Knowing they shared such a coping mechanism made her feel close to him in a way she would not have thought possible.

“Tell me more about Ray,” Marcello said.

“There isn’t much to tell. He was looking for the main chance and took it, not caring who he hurt or how much he hurt them. I think that’s what devastated me the most. He couldn’t have known my best friend was going to get involved with a media interest like Angelo Gordon, or that her notoriety would be so easily revived.”

At least that’s what she’d thought. “Our relationship started out for the usual reasons…I think. My family is wealthy and maybe he figured all along that I might take him into circles he could use to advance his career goals, but I really think that he saw the main chance and just went for it.”

“And this hurt you?”

“Very much, but I’m over him now.” And she was. It had happened faster than she’d thought it could.

The move to Italy had been the right choice.

“The betrayal by a lover is the most devastating.”

“He wasn’t my lover, thank goodness.”

“So, the relationship wasn’t very old?”

“That depends on how you define old. We were together for a few months.”

“And he did not take you to bed?”

“It wasn’t for lack of trying on his part,” she said, stung that Marcello should think that she wasn’t fanciable.

“No doubt. Why did you hold back from him?”

“It never felt right. It made him angry, but I didn’t realize how much. He said some very cutting things when we broke up.”

“I see.”

“Do you? What do you see, Signor Scorsolini?”

“First that you must call me Marcello when we are away from the company.”

She smiled despite the heavy feelings in her heart from her trip down memory lane. “All right.”

“Second, that the man was a fool and obviously not very good in the seduction stakes.”

“Or I’m not easily seduced.”

“Be assured, I love a challenge.”

She gasped at his blatant claim and the implication of it. “I’m not looking for that right now.”

“But you have found it, as I will delight in showing you. I want you and I intend to have you.”

But he didn’t push for even a good-night kiss when he took her home that night. And it was the same on the three dates they had after that over the next two weeks.
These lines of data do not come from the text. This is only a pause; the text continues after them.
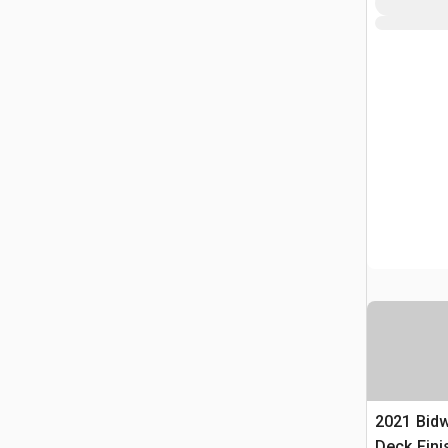
2021 Bidw
Deck Fini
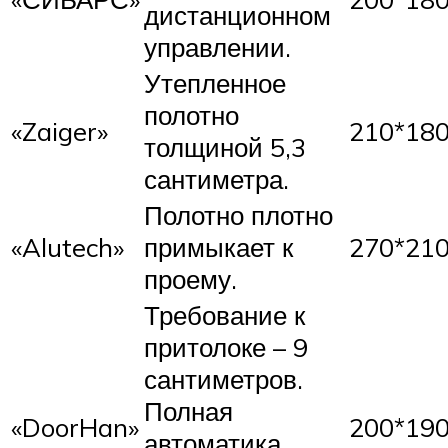
дистанционном
управлении.
Утепленное
полотно
«Zaiger»
210*18
толщиной 5,3
сантиметра.
Полотно плотно
«Alutech»
примыкает к
270*21
проему.
Требование к
притолоке – 9
сантиметров.
Полная
«DoorHan»
200*19
автоматика,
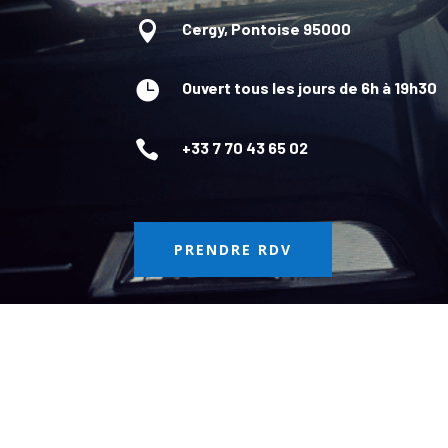

Cergy, Pontoise 95000

Ouvert tous les jours de 6h à 19h30

+33 7 70 43 65 02
PRENDRE RDV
No matter what he had said, he seemed perfectly happy with a platonic friendship, while her physical awareness of him grew with every moment spent in his company.

She even started having sexy dreams about him. She would wake up feeling embarrassed by her obvious desire and disturbed by the strength of it…not to mention how easily he’d infiltrated her subconscious as well as her conscious life.

He’d asked her to maintain their status quo at work and to keep their time together strictly confidential. She’d agreed without pause. No one was going to accuse her of trading on a relationship with a man to get ahead in her career. Besides, there was something really alluring about clandestine meetings with the super sexy Marcello.

She loved talking to him on the phone and knowing that they were carrying on a conversation on a whole level that the people around them knew nothing about. Then he had to go away on a business trip and she missed him like crazy. He only called once and it was a short conversation. It had to be…she’d been at work.

They had plans to eat out the night after he got back, but when he came to pick her up, she had made dinner. She wanted time with him, to be completely natural together and the only way for that to happen was behind closed doors.

He sniffed appreciatively when she ushered him inside. “It smells so good, I almost want to beg to stay in and have leftovers.”

“We are staying in, only they aren’t leftovers. I made dinner.”

“Is it a special occasion?”

“I thought I could teach you how to play Golf.”

His brow drew together in puzzlement as he looked around the cottage’s small living room. “I am already a competent golfer.”

She laughed at his incomprehension. “It’s a card game and one of the few that is as much fun with two people as four.”